I originally defined health as being “disease free” and feeling physically well. I also defined illness as having a particular disease and not feeling physically well. After watching the lectures and reading the articles, I realized that my definition of health should be somewhat revised and also include being of sound mind, body and spirit. Therefore, my revised definition of illness is “having a certain disease, whether mental, emotional or physical, that interfere’s with one’s life and how they are able to function.” This definition of illness would include all mental and emotional illnesses as well, such as anxiety disorders, mood disorders, personality disorders etc. Therefore, anxiety would be an illness. Anxiety does interfere with one’s everyday life and affects them mentally, emotionally and physically. Anxiety is also a condition that we cannot always control like most other physical diseases. I believe that we learn these definitions of health and illness from our family and peers when we are young, and we carry these beliefs with us throughout our life even if it is subconsciously. We are also very much influenced by the media whether we realize it or not. In the past and somewhat still today, a lot of television shows portrayed mental illness in patients very negatively and those patients were seen as “sick,” but being not mentally stable. So our understanding of illness became being physically (not mentally) sick or not, and we did not see those with mental illness as equal to us or other people with an actual “disease.” Depression would also be considered an illness. Depression affects one’s mind and body while also making it difficult to function in society. I believe if more people had the same views of health and illness, then those suffering from mental and emotional diseases would not be seen differently than other people who are ill. There would not be a stigma attached to mental illness like there is in some areas today.

This Post Has 2 Comments

  1. saarine3 says:

    I think you raise a really great point about the social stigma involved with mental illness. It’s almost like people in the US see mental illness as either something that isn’t severe enough so it shouldn’t be considered an illness or so severe that the person is crazy. That stigma is defiantly something that needs to be worked on in and corrected. Your post got me thinking about if this stigma was similar around the world with S.A.D. and for the most part the rates of S.A.D. are much higher in the US and UK than Asian countries for example. In Japan for example they don’t have just one term for S.A.D. they also have Taijin Kyofusho (TKS), which instead of being embarrassed of themselves they are worried about embarrassing others. They view Social anxiety as not just one type of disease rather they see them as many different variations. This is pretty much the opposite of what happens in the US as we tend to think of social Anxiety as an excuse to take some medication. We try to solve the problem through medication, and they look further into the causes and preventative measures. So that is just a look at how different cultures view Anxiety.

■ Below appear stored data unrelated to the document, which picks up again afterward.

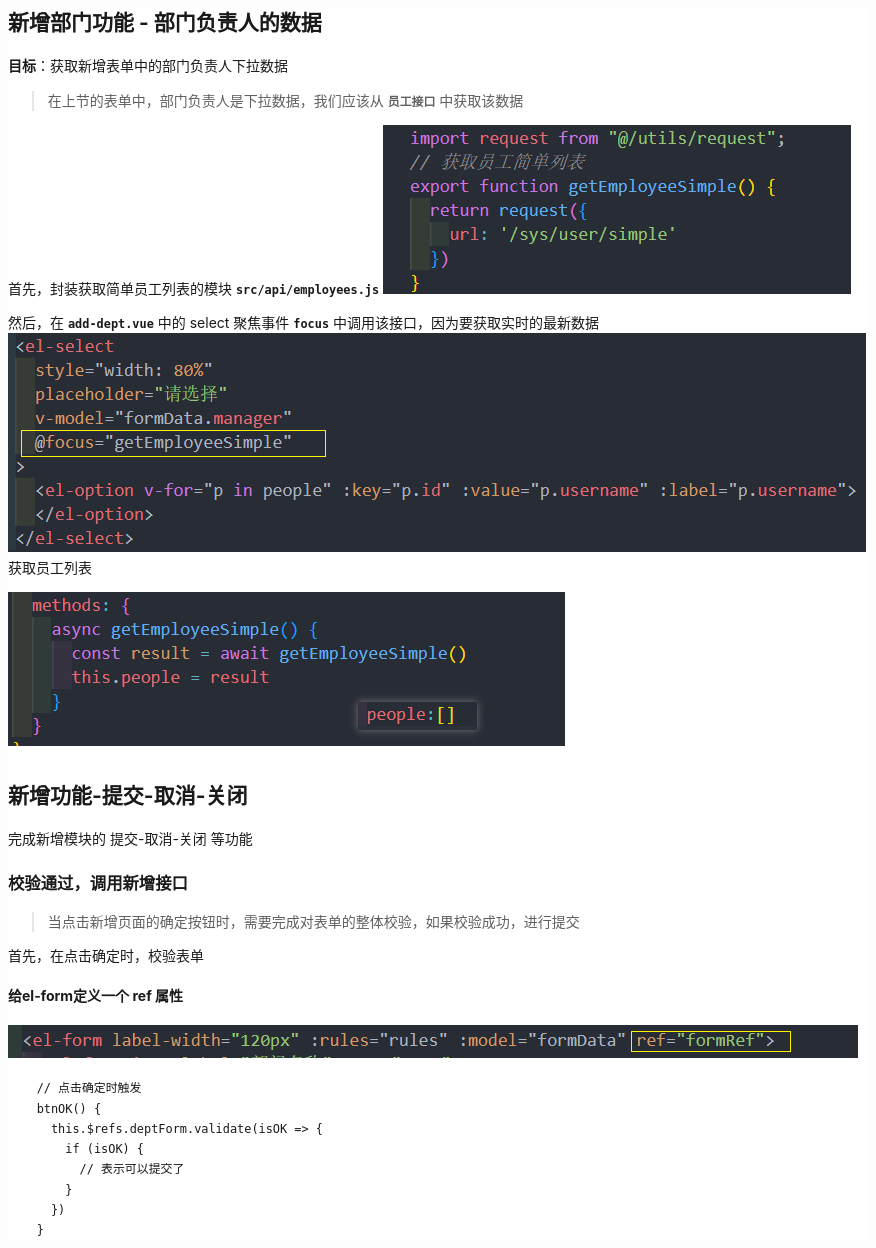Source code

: ## 新增部门功能 - 部门负责人的数据
**目标**：获取新增表单中的部门负责人下拉数据

> 在上节的表单中，部门负责人是下拉数据，我们应该从 **`员工接口`** 中获取该数据

首先，封装获取简单员工列表的模块 **`src/api/employees.js`**
![图片](../.vuepress/public/images/fuze1.png)

然后，在 **`add-dept.vue`** 中的 select 聚焦事件 **`focus`** 中调用该接口，因为要获取实时的最新数据
![图片](../.vuepress/public/images/fuze2.png)
获取员工列表 

![图片](../.vuepress/public/images/fuze3.png)
## 新增功能-提交-取消-关闭
完成新增模块的 提交-取消-关闭 等功能
### 校验通过，调用新增接口
> 当点击新增页面的确定按钮时，需要完成对表单的整体校验，如果校验成功，进行提交

首先，在点击确定时，校验表单
#### 给el-form定义一个 ref 属性
![图片](../.vuepress/public/images/tijiao1.png)
```
    // 点击确定时触发
    btnOK() {
      this.$refs.deptForm.validate(isOK => {
        if (isOK) {
          // 表示可以提交了
        }
      })
    }
```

    Cuncic, Arlin. “How Do Different Cultures Experience Social Anxiety Disorder?.” Social Anxiety Disorder. (accessed July 7, 2014).

  2. Maureen John says:

    Your definition of illness and disease gave me a better understanding of their differences. I had a hard time figuring out the distinction between the two. I also believe that anxiety is an emotional illness that can affect different areas of a persons life. I personally know a handful of people who suffer from anxiety. Their day to day activities are defined by their level of anxiety and how well they cope with it. Anxiety can affect not only the emotional, but physical aspect of your life as well. The stress that many anxiety patients endure can lead to other physical stress.

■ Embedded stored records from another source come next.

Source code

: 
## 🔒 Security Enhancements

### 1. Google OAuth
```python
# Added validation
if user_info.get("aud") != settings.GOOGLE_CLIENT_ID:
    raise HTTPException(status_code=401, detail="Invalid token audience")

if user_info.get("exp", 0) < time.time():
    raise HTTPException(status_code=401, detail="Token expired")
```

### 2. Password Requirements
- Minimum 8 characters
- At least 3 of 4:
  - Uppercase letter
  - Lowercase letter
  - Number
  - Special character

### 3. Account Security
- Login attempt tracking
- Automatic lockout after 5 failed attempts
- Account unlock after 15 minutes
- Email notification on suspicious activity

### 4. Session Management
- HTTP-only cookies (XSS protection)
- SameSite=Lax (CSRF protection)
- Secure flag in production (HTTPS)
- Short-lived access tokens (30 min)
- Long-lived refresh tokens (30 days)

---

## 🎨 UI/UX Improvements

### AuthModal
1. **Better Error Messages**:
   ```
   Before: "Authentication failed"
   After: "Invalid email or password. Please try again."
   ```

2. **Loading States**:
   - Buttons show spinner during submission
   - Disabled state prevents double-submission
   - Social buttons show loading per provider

    I also do believe we learn the definition of health from our surroundings when we are young. From our families, we learn that when a family member is not healthy they are admitted to the hospital or they look like they have lost a lot of weight to the point where they do not look like themselves. We are taught these signs early on so we can differentiate someone who is living a healthy life and someone who is ill. I like that you point out the influence of the media as well. It is very true that a lot of media has stigmatized patients who suffer from mental illnesses. When we think of someone with a mental illness, we automatically picture a crazy person in a psychiatrists office. This type of thinking has caused people to misunderstand patients who suffer from from mental illness.